Department of Clinical and Molecular Medicine, Sapienza University of Rome, Ospedale Sant'Andrea, Rome, Italy.
Int J Cardiol. 2013 Sep 10;167(6):2421-9. doi: 10.1016/j.ijcard.2013.01.052. Epub 2013 Feb 12.
We aimed to revise the increasingly accruing data about the association between anti-tyrosinkinase, "targeted" cancer drugs and the development of arterial thrombotic events or acute coronary syndromes. Further insights into the involved pathophysiologic mechanisms, and into the clinical implications are overviewed. Antiangiogenesis has become a mainstream of cancer therapy, leading to development of a specific class of drugs. Besides, a "wider" angiogenesis network made up of several growth factors, can be recognized as target of a higher number of compounds. Their widespread use has been progressively favored over conventional chemotherapy, because of their better safety/efficacy profile, even allowing a prolonged administration. However, there is a growing awareness of an association between these useful drugs and serious cardiovascular side effects including myocardial infarction, stroke, heart failure and cardiovascular death, in addition to the known relation with the most frequent hypertension onset. Observational studies indeed report that combined cardiovascular events may reach figures of 20-40%, and, for their management, several monitoring, diagnostic and therapeutic regimens have been suggested. On the basis of the available data we recommend an active screening program for acute coronary syndromes in the "at risk" period, immediately after the beginning of the "targeted" drug therapy, and during the whole administration time. Likewise, a mandatory cardiological specialistic evaluation is warranted to plan a schedule of follow-up evaluations for diagnostics, including ECG, echocardiogram, and multimarker evaluation. An appropriate treatment with antiplatelet or anticoagulant drugs, endothelial protective agents or cardiovascular interventions is similarly advised.

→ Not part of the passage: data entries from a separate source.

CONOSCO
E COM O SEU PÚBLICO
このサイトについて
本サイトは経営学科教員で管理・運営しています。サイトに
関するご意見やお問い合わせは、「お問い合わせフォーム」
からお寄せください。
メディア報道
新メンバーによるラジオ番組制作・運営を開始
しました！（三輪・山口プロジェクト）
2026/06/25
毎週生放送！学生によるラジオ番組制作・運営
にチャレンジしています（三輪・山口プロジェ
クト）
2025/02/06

我们旨在修订与抗酪氨酸激酶、“靶向”癌症药物与动脉血栓事件或急性冠状动脉综合征发展之间关联的不断增加的数据。进一步深入了解相关的病理生理机制和临床意义。抗血管生成已成为癌症治疗的主流,导致了一类特定药物的发展。此外,由几种生长因子组成的“更广泛”的血管生成网络,可被视为更多化合物的靶点。由于其更好的安全性/疗效特征,甚至允许延长给药时间,它们的广泛使用逐渐优于传统化疗。然而,人们越来越意识到这些有用药物与严重心血管副作用之间的关联,包括心肌梗死、中风、心力衰竭和心血管死亡,除了已知与最常见的高血压发病有关。观察性研究确实报告称,联合心血管事件的发生率可能达到 20-40%,并且为了进行管理,已经提出了几种监测、诊断和治疗方案。根据现有数据,我们建议在“靶向”药物治疗开始后和整个治疗期间,对“高危”时期的急性冠状动脉综合征进行积极的筛查计划。同样,有必要进行强制性的心脏病学专门评估,以计划后续评估的随访计划,包括心电图、超声心动图和多标志物评估。同样建议使用抗血小板或抗凝药物、内皮保护剂或心血管介入治疗进行适当的治疗。